How to complete this task:
All of the entries must appear again exactly as written.

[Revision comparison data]

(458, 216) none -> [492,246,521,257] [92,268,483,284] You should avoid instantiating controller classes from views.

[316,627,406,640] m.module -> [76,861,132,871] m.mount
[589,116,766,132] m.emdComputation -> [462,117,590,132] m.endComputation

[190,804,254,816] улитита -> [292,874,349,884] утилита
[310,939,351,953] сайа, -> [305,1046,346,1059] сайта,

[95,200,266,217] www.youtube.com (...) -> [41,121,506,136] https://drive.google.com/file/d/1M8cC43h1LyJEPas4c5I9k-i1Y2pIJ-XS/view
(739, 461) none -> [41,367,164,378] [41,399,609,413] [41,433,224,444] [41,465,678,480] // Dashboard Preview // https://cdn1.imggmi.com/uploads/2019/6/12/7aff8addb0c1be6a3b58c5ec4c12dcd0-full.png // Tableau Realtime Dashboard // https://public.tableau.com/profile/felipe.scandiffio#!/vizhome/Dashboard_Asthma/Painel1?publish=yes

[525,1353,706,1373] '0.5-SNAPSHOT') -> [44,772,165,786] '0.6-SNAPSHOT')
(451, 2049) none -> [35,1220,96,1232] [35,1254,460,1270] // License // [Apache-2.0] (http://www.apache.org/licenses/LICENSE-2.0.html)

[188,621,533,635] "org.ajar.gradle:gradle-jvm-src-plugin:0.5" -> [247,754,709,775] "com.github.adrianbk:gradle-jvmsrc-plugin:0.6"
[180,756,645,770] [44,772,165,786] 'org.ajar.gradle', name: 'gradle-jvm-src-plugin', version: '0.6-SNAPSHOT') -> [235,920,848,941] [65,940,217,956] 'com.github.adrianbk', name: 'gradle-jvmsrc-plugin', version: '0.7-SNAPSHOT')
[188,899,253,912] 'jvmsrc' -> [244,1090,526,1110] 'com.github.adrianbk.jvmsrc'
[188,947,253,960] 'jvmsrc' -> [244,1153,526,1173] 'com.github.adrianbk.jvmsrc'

Task result:
(458, 216) none -> [492,246,521,257] [92,268,483,284] You should avoid instantiating controller classes from views.

[316,627,406,640] m.module -> [76,861,132,871] m.mount
[589,116,766,132] m.emdComputation -> [462,117,590,132] m.endComputation

[190,804,254,816] улитита -> [292,874,349,884] утилита
[310,939,351,953] сайа, -> [305,1046,346,1059] сайта,

[95,200,266,217] www.youtube.com (...) -> [41,121,506,136] https://drive.google.com/file/d/1M8cC43h1LyJEPas4c5I9k-i1Y2pIJ-XS/view
(739, 461) none -> [41,367,164,378] [41,399,609,413] [41,433,224,444] [41,465,678,480] // Dashboard Preview // https://cdn1.imggmi.com/uploads/2019/6/12/7aff8addb0c1be6a3b58c5ec4c12dcd0-full.png // Tableau Realtime Dashboard // https://public.tableau.com/profile/felipe.scandiffio#!/vizhome/Dashboard_Asthma/Painel1?publish=yes

[525,1353,706,1373] '0.5-SNAPSHOT') -> [44,772,165,786] '0.6-SNAPSHOT')
(451, 2049) none -> [35,1220,96,1232] [35,1254,460,1270] // License // [Apache-2.0] (http://www.apache.org/licenses/LICENSE-2.0.html)

[188,621,533,635] "org.ajar.gradle:gradle-jvm-src-plugin:0.5" -> [247,754,709,775] "com.github.adrianbk:gradle-jvmsrc-plugin:0.6"
[180,756,645,770] [44,772,165,786] 'org.ajar.gradle', name: 'gradle-jvm-src-plugin', version: '0.6-SNAPSHOT') -> [235,920,848,941] [65,940,217,956] 'com.github.adrianbk', name: 'gradle-jvmsrc-plugin', version: '0.7-SNAPSHOT')
[188,899,253,912] 'jvmsrc' -> [244,1090,526,1110] 'com.github.adrianbk.jvmsrc'
[188,947,253,960] 'jvmsrc' -> [244,1153,526,1173] 'com.github.adrianbk.jvmsrc'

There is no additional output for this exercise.